Understanding « Negative payoff »
Why being ill is sometimes convenient
The term « negative payoff » first started in use amongst the psychoanalytical community in the 19th century. It is the idea that each symptom, each illness, actually protects us from what is perceived by the body to be an even greater danger.
So for example: a woman who repeatedly has severe and violent migraines, which seem to appear late in the evening, and mostly on weekends or her days off work. Upon a little digging in therapy, it becomes clear that these migraines, however painful, give her an excuse not to have to engage in intimacy with her husband. After prolonged therapy this young woman finally summons the courage to file for a divorce, and the migraines disappear.
Another example: a young woman has debilitating endometriosis, giving her painful and long periods, making her tired and anemic. But this is not really what bothers her; what she suffers from the most, as she says in our first session, is her incapacity to get pregnant. Her husband really wants children, so do the grandparents, and it is very difficult for the young woman to come to the realisation, in therapy, that she is actually very ambivalent about being a mother.

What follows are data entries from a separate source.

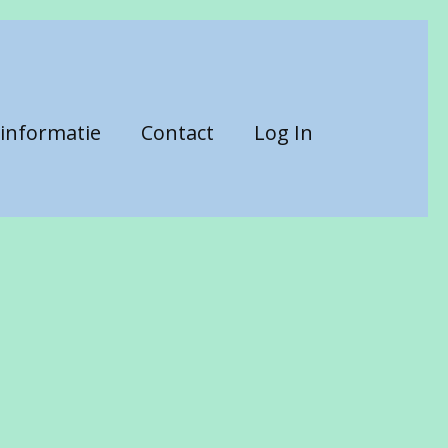
informatie
Contact
Log In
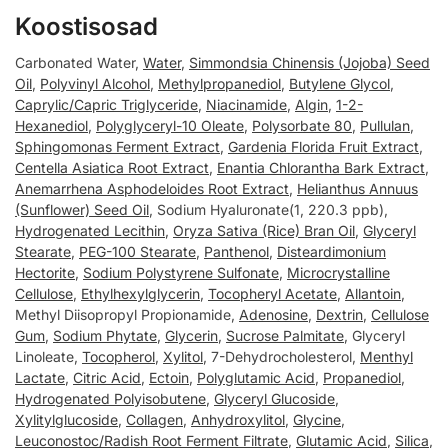
Koostisosad
Carbonated Water,
Water
,
Simmondsia Chinensis (Jojoba) Seed
Oil
,
Polyvinyl Alcohol
,
Methylpropanediol
,
Butylene Glycol
,
Caprylic/Capric Triglyceride
,
Niacinamide
,
Algin
,
1-2-
Hexanediol
,
Polyglyceryl-10 Oleate
,
Polysorbate 80
,
Pullulan
,
Sphingomonas Ferment Extract
,
Gardenia Florida Fruit Extract
,
Centella Asiatica Root Extract
,
Enantia Chlorantha Bark Extract
,
Anemarrhena Asphodeloides Root Extract
,
Helianthus Annuus
(Sunflower) Seed Oil
, Sodium Hyaluronate(1, 220.3 ppb),
Hydrogenated Lecithin
,
Oryza Sativa (Rice) Bran Oil
,
Glyceryl
Stearate
,
PEG-100 Stearate
,
Panthenol
,
Disteardimonium
Hectorite
,
Sodium Polystyrene Sulfonate
,
Microcrystalline
Cellulose
,
Ethylhexylglycerin
,
Tocopheryl Acetate
,
Allantoin
,
Methyl Diisopropyl Propionamide,
Adenosine
,
Dextrin
,
Cellulose
Gum
,
Sodium Phytate
,
Glycerin
,
Sucrose Palmitate
, Glyceryl
Linoleate,
Tocopherol
,
Xylitol
, 7-Dehydrocholesterol,
Menthyl
Lactate
,
Citric Acid
,
Ectoin
,
Polyglutamic Acid
,
Propanediol
,
Hydrogenated Polyisobutene
,
Glyceryl Glucoside
,
Xylitylglucoside
,
Collagen
,
Anhydroxylitol
,
Glycine
,
Leuconostoc/Radish Root Ferment Filtrate
,
Glutamic Acid
,
Silica
,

If she ever did get pregnant and have to take care of a child, it would jeopardise her dream career of being a writer and travelling intensively. Yet she is unable to assert herself and say NO, so her body does it for her. Her endometriosis, however much it makes her suffer, is actually a defense mechanism that protects her from an even greater evil; or what her subconscious perceives to be an even greater evil: motherhood.
In this above example, two issues are possible. First we would gave to assume that the young woman has the courage to persevere with her therapy sessions and find out her true desire, or what she really wants, not what her surroundings want. in the « happy end » version, she would assert herself vis-à-vis her husband, her parents and societal expectations, start using contraception, and her endometriosis would fade away, no longer serving its purpose.
In the not so « happy end » scenario, even though she could admit to herself that motherhood maybe wasn’t for her, her endometriosis would continue, becoming more and more severe. Why? simply because of guilt. In this example, the « negative payoff » of an illness is simply to punish us, in a very primal masochistic way. In this example, the young woman doesn’t want or is afraid of motherhood, but she feels extreme guilt. She feels that a woman who doesn’t want to become a mother is simply a bad person. And bad people must be punished. So, sadly, the endometriosis is her way of punishing herself.